Cisco ports are configured as
interface GigabitEthernet1/0/1
switchport access vlan 21
switchport mode access
flowcontrol receive desired
spanning-tree portfast
Lorribot
12 Posts
0
September 24th, 2012 02:00
Flow Control is enabled
VLAN is 0 (or that is what is showing in the vSwitch config)
Delayed ACK DISABLED
Large Receive Offload DISABLED
EqualLogic MEM 1.1.0 INSTALLED
ESXi updated to latest
We are still getting the latency problems. The changes have made absolutely no difference.
Lorribot
12 Posts
0
September 25th, 2012 01:00
Last case number was 862752158, which may still be open, a previous one was 853280190
austinrocker
10 Posts
0
September 27th, 2012 17:00
I've heard there similar latency issues with Powervault arrays too.
bealdrid2
1 Rookie
•
117 Posts
0
June 16th, 2015 11:00
I hate to resurrect this from 3 years ago, but we are having nearly this exact same issue, albeit with PS6510E arrays. Every so often the controllers on one array seem to just "check out" for a few seconds. All VM / guest volume io just stops. The FS7610 NAS controllers complain about access to the storage arrays at the same time. Did you ever come to any resolution on this?
I have a case with Dell open on this for the past couple months almost; and while they've been prompt in requesting info/diags and providing feedback, we just haven't gotten very far unfortunately. We've tried tons of stuff: Switch firmware, significantly offloading the arrays in question, temporarily connecting to different switches, cables, best practice documents, etc.
I have other arrays (6210E/S) that never do this and that run similar type workloads.

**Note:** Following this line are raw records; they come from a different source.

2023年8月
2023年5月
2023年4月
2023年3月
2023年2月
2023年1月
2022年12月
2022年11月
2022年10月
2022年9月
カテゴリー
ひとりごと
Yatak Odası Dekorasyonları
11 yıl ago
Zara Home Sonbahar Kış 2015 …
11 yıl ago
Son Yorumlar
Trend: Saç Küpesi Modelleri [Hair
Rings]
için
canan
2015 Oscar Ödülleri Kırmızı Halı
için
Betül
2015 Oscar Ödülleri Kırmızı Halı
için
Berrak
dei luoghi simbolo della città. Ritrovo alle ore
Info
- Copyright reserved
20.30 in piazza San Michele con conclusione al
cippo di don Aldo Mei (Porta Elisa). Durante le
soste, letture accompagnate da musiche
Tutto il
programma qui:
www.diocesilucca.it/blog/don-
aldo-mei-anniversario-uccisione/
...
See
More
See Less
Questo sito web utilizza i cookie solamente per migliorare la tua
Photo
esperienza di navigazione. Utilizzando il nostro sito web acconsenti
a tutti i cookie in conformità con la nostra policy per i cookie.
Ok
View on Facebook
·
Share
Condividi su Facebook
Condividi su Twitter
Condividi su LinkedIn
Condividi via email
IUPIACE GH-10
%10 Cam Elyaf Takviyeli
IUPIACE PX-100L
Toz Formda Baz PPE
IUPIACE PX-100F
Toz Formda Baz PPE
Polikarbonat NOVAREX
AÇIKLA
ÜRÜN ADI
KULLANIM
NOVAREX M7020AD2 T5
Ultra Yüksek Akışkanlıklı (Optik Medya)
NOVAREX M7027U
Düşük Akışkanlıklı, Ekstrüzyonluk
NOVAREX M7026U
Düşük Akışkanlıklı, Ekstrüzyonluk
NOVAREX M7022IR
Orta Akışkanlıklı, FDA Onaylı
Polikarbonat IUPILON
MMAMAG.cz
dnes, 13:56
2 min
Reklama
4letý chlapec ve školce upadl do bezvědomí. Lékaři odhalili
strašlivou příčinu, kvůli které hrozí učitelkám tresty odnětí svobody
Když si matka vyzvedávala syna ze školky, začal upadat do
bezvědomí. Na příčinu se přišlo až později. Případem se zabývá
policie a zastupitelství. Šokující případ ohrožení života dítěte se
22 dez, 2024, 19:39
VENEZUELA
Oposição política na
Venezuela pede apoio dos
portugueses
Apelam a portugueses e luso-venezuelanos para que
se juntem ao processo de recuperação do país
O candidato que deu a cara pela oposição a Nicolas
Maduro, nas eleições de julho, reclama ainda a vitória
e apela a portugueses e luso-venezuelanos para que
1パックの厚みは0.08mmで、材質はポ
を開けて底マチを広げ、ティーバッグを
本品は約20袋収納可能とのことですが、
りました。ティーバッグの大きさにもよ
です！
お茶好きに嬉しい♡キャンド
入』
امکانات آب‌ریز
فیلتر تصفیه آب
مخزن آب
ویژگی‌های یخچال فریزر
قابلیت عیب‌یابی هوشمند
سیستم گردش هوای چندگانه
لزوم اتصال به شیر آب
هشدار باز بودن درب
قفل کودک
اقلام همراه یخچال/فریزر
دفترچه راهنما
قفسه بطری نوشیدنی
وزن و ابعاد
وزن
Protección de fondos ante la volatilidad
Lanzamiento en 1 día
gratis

Screenshot from SANHQ Live view i just so happened to catch it during one of the events:
Lorribot
12 Posts
0
June 16th, 2015 13:00
Never found a cure, we have PS6500s on 7.15 and we still get alerts on fairly light use systems. the 6500 seem most afflicted. We did see similar spikes and situations where the EQ just paused for short period but never got to the bottom of it.
We have moved to EMC VNX (on FCoE) for our main storage but to be honest not a fan, they could learn something for the functionality and ease of use of the EqualLogic.
bealdrid2
1 Rookie
•
117 Posts
0
June 18th, 2015 10:00
Lorribot,
Thank you for coming back to a 3 yr old thread and reading my post. Hate to year you never got it solved, and hope I have better luck. I'll make certain to update you on the resolution here, since just like in your case, this has been going on for a very long time. I just uploaded (for the 5th time seems like) EQL diags, VM support archives, and switch tech supports.
bealdrid
1 Rookie
•
56 Posts
0
April 21st, 2016 09:00
Lorribot, are you still around? You've been the only other person I've found online that has run into what looks like the same issue as me. Not sure if you are still using the EqualLogics in this topic, but if you recall, by any chance were you making use of the Template Volumes and Thin Clone feature set? Its about the only lead we have so far. Everyone is pretty stumped and my case has been open over a year now with Dell and has been escalated up to engineering and development.
Lorribot
12 Posts
0
April 22nd, 2016 02:00
We never got to the bottom of the latency issues and just ignored them.
Ultimately I believe the sub system performanace on the SATA boxes is not sufficient. They are fine for things like file server but anything else is pushing things, especially if you start to load it with a significant number of servers.
We still see them, the SAS based units seem to be better but the SATA ones just can't cope with the work loads. Newer boxes with beffier controllers maybe better but at the end of the day it is what it is, a cheap highly featured low performance SAN solution.
We have moved to VNX for most systems and just use the EqualLogics for small branch operations.
I like the interface and ease of management on the EQ but performance is dire. I am hopeful that Dell can make the EMC kit much nicer to use now they have bought them.